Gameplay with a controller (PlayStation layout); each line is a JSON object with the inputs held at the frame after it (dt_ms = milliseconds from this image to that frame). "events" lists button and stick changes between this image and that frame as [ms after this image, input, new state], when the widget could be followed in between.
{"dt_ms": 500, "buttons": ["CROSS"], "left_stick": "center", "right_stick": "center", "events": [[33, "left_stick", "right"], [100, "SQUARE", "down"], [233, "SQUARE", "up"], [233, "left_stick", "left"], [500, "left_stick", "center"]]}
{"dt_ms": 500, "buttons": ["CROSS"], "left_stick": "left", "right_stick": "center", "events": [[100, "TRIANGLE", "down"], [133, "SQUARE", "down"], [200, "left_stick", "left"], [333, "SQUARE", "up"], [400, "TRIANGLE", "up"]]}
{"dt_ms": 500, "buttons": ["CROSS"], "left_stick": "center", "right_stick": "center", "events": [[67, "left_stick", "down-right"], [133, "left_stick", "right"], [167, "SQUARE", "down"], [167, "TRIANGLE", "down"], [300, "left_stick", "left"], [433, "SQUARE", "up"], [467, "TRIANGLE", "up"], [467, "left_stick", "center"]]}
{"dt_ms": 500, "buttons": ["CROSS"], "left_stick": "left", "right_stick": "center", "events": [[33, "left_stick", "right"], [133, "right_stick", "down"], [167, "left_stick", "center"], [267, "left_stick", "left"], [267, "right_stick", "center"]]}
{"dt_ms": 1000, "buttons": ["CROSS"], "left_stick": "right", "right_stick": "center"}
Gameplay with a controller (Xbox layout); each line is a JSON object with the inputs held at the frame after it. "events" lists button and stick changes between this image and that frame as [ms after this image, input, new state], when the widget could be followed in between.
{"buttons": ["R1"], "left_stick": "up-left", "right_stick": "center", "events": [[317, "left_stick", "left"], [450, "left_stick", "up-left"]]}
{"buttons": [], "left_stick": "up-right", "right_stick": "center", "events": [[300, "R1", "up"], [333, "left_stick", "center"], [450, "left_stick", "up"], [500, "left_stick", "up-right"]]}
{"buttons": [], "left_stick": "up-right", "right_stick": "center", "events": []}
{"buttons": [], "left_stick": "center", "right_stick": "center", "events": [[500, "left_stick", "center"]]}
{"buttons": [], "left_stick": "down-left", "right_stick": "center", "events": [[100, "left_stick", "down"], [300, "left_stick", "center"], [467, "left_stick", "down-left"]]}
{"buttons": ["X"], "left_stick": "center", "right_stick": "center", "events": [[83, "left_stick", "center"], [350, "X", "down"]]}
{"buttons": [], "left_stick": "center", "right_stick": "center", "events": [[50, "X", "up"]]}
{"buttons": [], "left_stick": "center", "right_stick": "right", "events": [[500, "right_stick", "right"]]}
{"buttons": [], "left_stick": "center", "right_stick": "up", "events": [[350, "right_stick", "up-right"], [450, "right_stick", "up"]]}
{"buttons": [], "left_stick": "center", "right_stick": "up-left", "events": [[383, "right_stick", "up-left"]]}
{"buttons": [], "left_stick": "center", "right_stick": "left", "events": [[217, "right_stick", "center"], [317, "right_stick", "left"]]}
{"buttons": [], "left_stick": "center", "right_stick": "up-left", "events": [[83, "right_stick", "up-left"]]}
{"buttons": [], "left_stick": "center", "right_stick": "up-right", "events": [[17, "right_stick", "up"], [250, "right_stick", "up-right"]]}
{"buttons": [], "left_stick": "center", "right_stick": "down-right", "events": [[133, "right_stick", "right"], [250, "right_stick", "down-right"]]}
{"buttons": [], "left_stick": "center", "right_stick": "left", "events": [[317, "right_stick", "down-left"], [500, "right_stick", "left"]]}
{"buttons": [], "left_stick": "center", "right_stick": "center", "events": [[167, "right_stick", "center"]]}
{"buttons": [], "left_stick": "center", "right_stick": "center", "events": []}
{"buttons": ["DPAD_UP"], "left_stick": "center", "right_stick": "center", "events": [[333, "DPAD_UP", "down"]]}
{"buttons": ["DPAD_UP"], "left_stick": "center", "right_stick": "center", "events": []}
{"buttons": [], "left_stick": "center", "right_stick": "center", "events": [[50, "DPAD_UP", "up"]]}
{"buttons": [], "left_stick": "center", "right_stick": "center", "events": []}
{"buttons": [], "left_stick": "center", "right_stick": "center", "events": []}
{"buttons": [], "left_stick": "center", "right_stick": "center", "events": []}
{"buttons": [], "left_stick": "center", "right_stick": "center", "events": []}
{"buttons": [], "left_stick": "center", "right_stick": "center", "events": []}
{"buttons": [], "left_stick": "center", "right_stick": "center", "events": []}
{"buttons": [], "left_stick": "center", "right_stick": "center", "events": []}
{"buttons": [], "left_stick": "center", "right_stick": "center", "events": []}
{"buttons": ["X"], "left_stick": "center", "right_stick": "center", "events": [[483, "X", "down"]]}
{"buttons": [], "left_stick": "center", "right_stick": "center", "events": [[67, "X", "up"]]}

-- -- --

Required action: Give the number of lines in the listing that contain the string "frame". Write nothing else.

Response to the exercise: 2